* **TRY IT**
Every record that follows should be copied exactly. No picture belongs in the copy.

* **RECORDS FOR THE TASK**
((

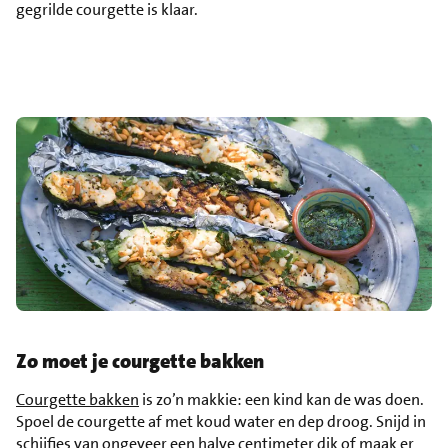
gegrilde courgette is klaar.
Zo moet je courgette bakken
Courgette bakken
is zo’n makkie: een kind kan de was doen.
Spoel de courgette af met koud water en dep droog. Snijd in
schijfjes van ongeveer een halve centimeter dik of maak er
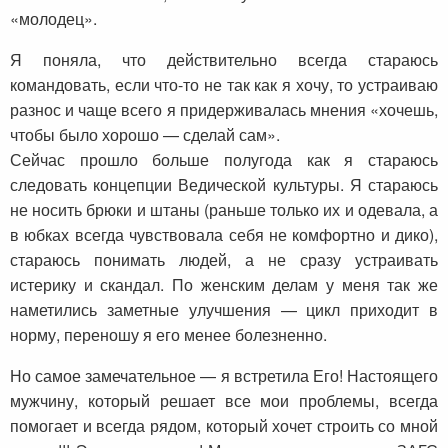
«молодец».
Я поняла, что действительно всегда стараюсь
командовать, если что-то не так как я хочу, то устраиваю
разнос и чаще всего я придерживалась мнения «хочешь,
чтобы было хорошо — сделай сам».
Сейчас прошло больше полугода как я стараюсь
следовать концепции Ведической культуры. Я стараюсь
не носить брюки и штаны (раньше только их и одевала, а
в юбках всегда чувствовала себя не комфортно и дико),
стараюсь понимать людей, а не сразу устраивать
истерику и скандал. По женским делам у меня так же
наметились заметные улучшения — цикл приходит в
норму, переношу я его менее болезненно.
Но самое замечательное — я встретила Его! Настоящего
мужчину, который решает все мои проблемы, всегда
помогает и всегда рядом, который хочет строить со мной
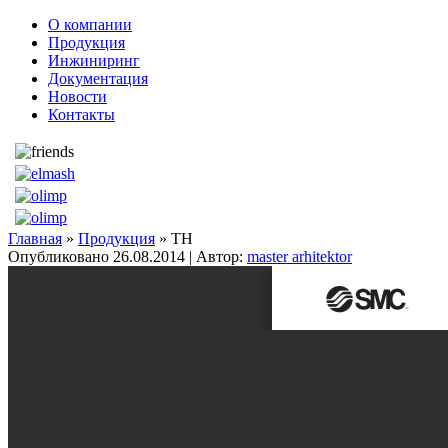
О компании
Продукция
Инжиниринг
Документация
Новости
Контакты
Главная
»
Продукция
» TH
Опубликовано
26.08.2014
|
Автор:
master arhitektor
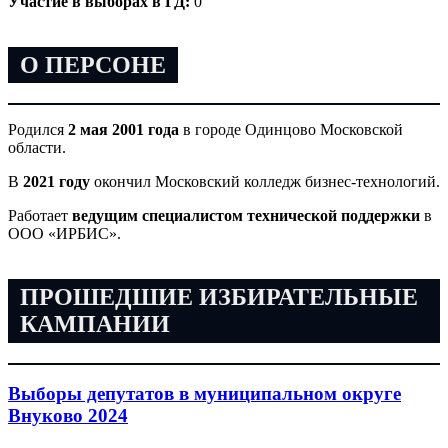
Участие в выборах в ГД:
0
О ПЕРСОНЕ
Родился
2 мая 2001 года
в городе Одинцово Московской
области.
В
2021 году
окончил Московский колледж бизнес-технологий.
Работает
ведущим специалистом технической поддержки
в
ООО «ИРБИС».
ПРОШЕДШИЕ ИЗБИРАТЕЛЬНЫЕ
КАМПАНИИ
Выборы депутатов в муниципальном округе
Внуково 2024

))

* **RESPONSE**
gegrilde courgette is klaar.
Zo moet je courgette bakken
Courgette bakken
is zo’n makkie: een kind kan de was doen.
Spoel de courgette af met koud water en dep droog. Snijd in
schijfjes van ongeveer een halve centimeter dik of maak er
«молодец».
Я поняла, что действительно всегда стараюсь
командовать, если что-то не так как я хочу, то устраиваю
разнос и чаще всего я придерживалась мнения «хочешь,
чтобы было хорошо — сделай сам».
Сейчас прошло больше полугода как я стараюсь
следовать концепции Ведической культуры. Я стараюсь
не носить брюки и штаны (раньше только их и одевала, а
в юбках всегда чувствовала себя не комфортно и дико),
стараюсь понимать людей, а не сразу устраивать
истерику и скандал. По женским делам у меня так же
наметились заметные улучшения — цикл приходит в
норму, переношу я его менее болезненно.
Но самое замечательное — я встретила Его! Настоящего
мужчину, который решает все мои проблемы, всегда
помогает и всегда рядом, который хочет строить со мной
О компании
Продукция
Инжиниринг
Документация
Новости
Контакты
Главная
»
Продукция
» TH
Опубликовано
26.08.2014
|
Автор:
master arhitektor
Участие в выборах в ГД:
0
О ПЕРСОНЕ
Родился
2 мая 2001 года
в городе Одинцово Московской
области.
В
2021 году
окончил Московский колледж бизнес-технологий.
Работает
ведущим специалистом технической поддержки
в
ООО «ИРБИС».
ПРОШЕДШИЕ ИЗБИРАТЕЛЬНЫЕ
КАМПАНИИ
Выборы депутатов в муниципальном округе
Внуково 2024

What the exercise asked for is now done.